▸ **TASK PROMPT**
Take every line from the data that has the word "guide" in it.

:: RECORDS PROVIDED ::

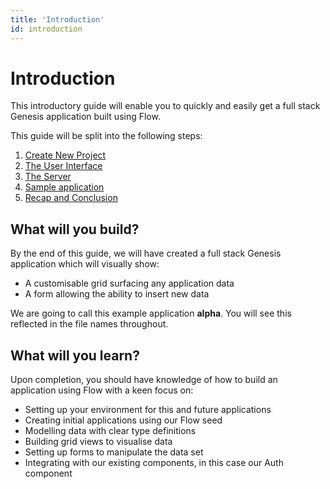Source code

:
 ```yaml
---
title: 'Introduction'
id: introduction
---
```


# Introduction

This introductory guide will enable you to quickly and easily get a full stack Genesis application built using Flow.

This guide will be split into the following steps:

1. [Create New Project](/flow/quick-start/create-new-project/)
2. [The User Interface](/flow/quick-start/the-user-interface/)
3. [The Server](/flow/quick-start/the-server)
4. [Sample application](/flow/quick-start/sample-application)
5. [Recap and Conclusion](/flow/quick-start/recap-and-conclusion)

## What will you build?

By the end of this guide, we will have created a full stack Genesis application which will visually show:
- A customisable grid surfacing any application data
- A form allowing the ability to insert new data

We are going to call this example application **alpha**. You will see this reflected in the file names throughout.


## What will you learn?

Upon completion, you should have knowledge of how to build an application using Flow with a keen focus on:
- Setting up your environment for this and future applications
- Creating initial applications using our Flow seed
- Modelling data with clear type definitions
- Building grid views to visualise data
- Setting up forms to manipulate the data set
- Integrating with our existing components, in this case our Auth component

:::

▸ **RESPONSE AREA**
This introductory guide will enable you to quickly and easily get a full stack Genesis application built using Flow.
This guide will be split into the following steps:
By the end of this guide, we will have created a full stack Genesis application which will visually show:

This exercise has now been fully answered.